Using spatial modeling to address covariate measurement error, with Susanne M. Schennach; revised and resubmited to the Journal of Econometrics. Link
We propose a new estimation methodology to address the presence of covariate measurement error by exploiting the availability of spatial data. The approach uses neighboring observations as repeated measurements, after suitably controlling for the random distance between the observations in a way that allows the use of operator diagonalization methods to establish identification. The method is applicable to general nonlinear models with potentially nonclassical errors and does not rely on a priori distributional assumptions regarding any of the variables. The method's implementation combines a sieve semiparametric maximum likelihood with a first-step kernel conditional density estimator and simulation methods. The method's effectiveness is illustrated through both controlled simulations and an application to the assessment of the effect of pre-colonial political structure on current economic development in Africa.
Definition and Estimation of Peer Effects through Latent Processes. Link
I propose a framework to analyze peer effects by modeling a latent sequence of decisions in continuous time. The method avoids linear-in-means regression or regression on conditional expectations -- and thus reflection type problems (Manski, 1993) -- by modeling the (unobserved) direction of causality, whose probability can be identified. I propose a parsimonious parametric specification to incorporate covariates and define a peer effect parameter meant to capture the causal peer influence of first-movers. The parameters are shown to be consistently estimated by maximum of likelihood methods and lends itself to standard inference under repeated network asymptotics.

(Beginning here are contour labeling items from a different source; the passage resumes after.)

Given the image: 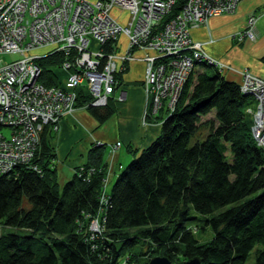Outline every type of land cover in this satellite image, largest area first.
Segmentation results:
<instances>
[{
    "label": "trees",
    "instance_id": "1",
    "mask_svg": "<svg viewBox=\"0 0 264 264\" xmlns=\"http://www.w3.org/2000/svg\"><path fill=\"white\" fill-rule=\"evenodd\" d=\"M184 3L176 0L172 13ZM66 58L38 59L39 82L58 86ZM197 66L174 110L158 116L154 140L140 151L128 147L133 159L110 191L105 144H93L86 163L59 185L52 133L43 131L33 161L40 173L21 166L0 177V264H148L154 257L245 264L251 253L253 264H264V152L247 113L254 100L240 82ZM89 104L79 89L77 109L86 105L99 123L114 112L109 102ZM97 217L100 231L92 233ZM209 231L201 243L199 233Z\"/></svg>",
    "mask_w": 264,
    "mask_h": 264
},
{
    "label": "built area",
    "instance_id": "2",
    "mask_svg": "<svg viewBox=\"0 0 264 264\" xmlns=\"http://www.w3.org/2000/svg\"><path fill=\"white\" fill-rule=\"evenodd\" d=\"M240 1L185 0L173 14L176 0H0V177L21 166L40 173L33 161L43 131L60 130V120L77 110L79 89L89 94L94 108L106 107L121 89L120 74L129 63L145 65L143 121L174 110L198 63L233 72L230 65L210 57L201 42L193 41L189 30L212 17L235 13ZM114 11L125 17H116ZM257 19L249 15L236 36L239 43L256 41ZM106 45L115 50L105 55ZM42 48L48 53L32 55ZM58 52L67 57L61 70L68 76L58 86H45L39 82L37 61ZM11 54L18 58L2 61V55ZM240 75L241 93L256 103L247 109L251 136L264 152V75L248 69ZM125 95L121 90L117 100ZM119 147L116 142L112 153ZM90 227L92 233L99 232V226Z\"/></svg>",
    "mask_w": 264,
    "mask_h": 264
},
{
    "label": "crops",
    "instance_id": "3",
    "mask_svg": "<svg viewBox=\"0 0 264 264\" xmlns=\"http://www.w3.org/2000/svg\"><path fill=\"white\" fill-rule=\"evenodd\" d=\"M250 13L260 15L256 23L258 38L254 42L239 43L236 36L242 31ZM189 35L193 41L203 44V49L210 57L234 69L233 72H222L227 80L239 83L240 74L245 69L255 75H264V63L261 62L264 56V0H241L235 13L212 17L206 24L190 28ZM144 70L143 62L127 64L124 73L120 74L121 89H117L109 101L114 112L104 123H99L88 110L82 108L60 120V130L52 133L51 139L56 153L54 167L59 185L68 181L74 170L86 163L87 152L93 144L99 142L106 145L107 156L104 161L108 165L109 184L120 165L119 156L125 155V151L128 153V147L138 151L144 149L157 136L161 124L158 118L160 114L143 121L146 107L142 87ZM201 70L197 66L194 71ZM59 76L62 77L61 83H64L68 74L62 71ZM121 90L126 94L125 99L118 101ZM116 142L122 146L112 153V146Z\"/></svg>",
    "mask_w": 264,
    "mask_h": 264
},
{
    "label": "rangeland",
    "instance_id": "4",
    "mask_svg": "<svg viewBox=\"0 0 264 264\" xmlns=\"http://www.w3.org/2000/svg\"><path fill=\"white\" fill-rule=\"evenodd\" d=\"M87 1H92V0H87ZM114 13V15H116V17H125V14H123V15H121L120 16V12L118 11H114L113 12ZM250 14H252V13H250ZM249 14V15H250ZM254 15H256V17L259 19L260 18V15L259 14H256V13H253ZM249 17V16H248ZM248 17H247V19H248ZM247 19H246V21H247ZM258 19H257V21H258ZM121 20H124L123 18L121 19ZM246 23V22H245ZM257 23V22H256ZM245 26V25H244ZM244 28V27H243ZM258 38V37H257ZM257 40V39H256ZM48 50L46 49V48H42V49H38V50H34L33 52H32V55H34V56H37V57H41V56H43V55H45L46 53H48L47 52ZM18 58V55H2L1 56V59H2V61L3 62H10V61H13V60H15V59H17ZM54 69H56V70H59V69H57V68H54ZM207 71H208V73H212L214 70L213 69H207ZM222 73V72H221ZM255 75V74H254ZM259 76V75H258ZM240 82V81H239ZM91 107H93L91 104H89ZM82 107V109H85V110H88L87 108H86V105H82L81 106ZM256 107V103L253 101L252 102V105L250 106V108H252V109H254ZM162 113V112H161ZM161 113H159V114H161ZM164 114V113H163ZM165 115V114H164ZM211 116L212 115H209L208 117H206V118H204V120L205 119H207V118H211ZM3 132L4 133H6V134H8V132H9V130L8 129H4L3 130ZM122 146V145H121ZM132 149H134V148H132ZM125 150V149H124ZM122 151H123V149H122ZM107 156V153L105 154V157ZM120 158H121V162L119 163L120 165H119V167H117V170H116V176L114 177V179L108 184V191H110V189H111V187H112V184L114 183V181H115V179H116V177L125 169L124 167H126V165H128V163H130V161L133 159V153L132 152H129L128 151V153L125 151V155L124 154H121L120 156H119ZM113 182V183H112ZM98 220H99V218L97 217L96 219H93L92 220V222H91V225L93 226V225H96L97 226V228H98V226H99V222H98ZM97 222V223H96ZM91 228V227H90ZM99 231H100V226H99ZM91 232V231H90ZM211 235H212V232H206V233H202V232H200L199 233V235H198V240L202 243V242H205V241H207L208 239H210V237H211ZM253 261H254V259H253V254L251 253V256L247 259V261H246V263L245 264H253ZM175 264V263H174Z\"/></svg>",
    "mask_w": 264,
    "mask_h": 264
},
{
    "label": "water",
    "instance_id": "5",
    "mask_svg": "<svg viewBox=\"0 0 264 264\" xmlns=\"http://www.w3.org/2000/svg\"><path fill=\"white\" fill-rule=\"evenodd\" d=\"M148 264H174L171 261H169L167 258L164 257H154L152 258ZM175 264H199V261L197 259H191L189 261L184 262H178Z\"/></svg>",
    "mask_w": 264,
    "mask_h": 264
}]
</instances>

Estimation of Independent Component Analysis Systems. Link
Although approaches to Independent Component Analysis (ICA) based on characteristic function are usually deemed theoretically elegant, they are known to suffer from severe implementational challenges because of numerical integration steps or selection of tuning parameters. Leveraging results from the continuum Generalized Method of Moments of Carrasco and Florens (2000), I derive an optimally-weighted objective function that can take a tractable form and thus bypass these concerns. The method shares advantages with characteristic-function approaches; it does not require existence of higher-order moments or parametric restrictions and can achieve asymptotic efficiency. The results are adapted to handle a possible first-step that delivers estimated sensors. Finally, the method delivers a specification test which is valuable in many ICA applications. The method's effectiveness is illustrated through simulations, where the estimator outperforms efficient GMM and fastICA, and an application to the estimation of Structural Vector Autoregressions (SVAR), a popular model in the econometric time series literature.
Optimally-Transported Generalized Method of Moments, with Susanne M. Schennach; revise and resubmit at Econometrica. Link
We propose a novel optimal transport-based version of the Generalized Method of Moment (GMM). Instead of handling overidentified models by reweighting the data until all moment conditions are satisfied (as in Generalized Empirical Likelihood methods), this method proceeds by introducing measurement error of the least mean square magnitude necessary to simultaneously satisfy all moment conditions. This approach, based on the notion of optimal transport, aims to address the problem of assigning a logical interpretation to GMM results even when overidentification tests reject the null, a situation that cannot always be avoided in applications.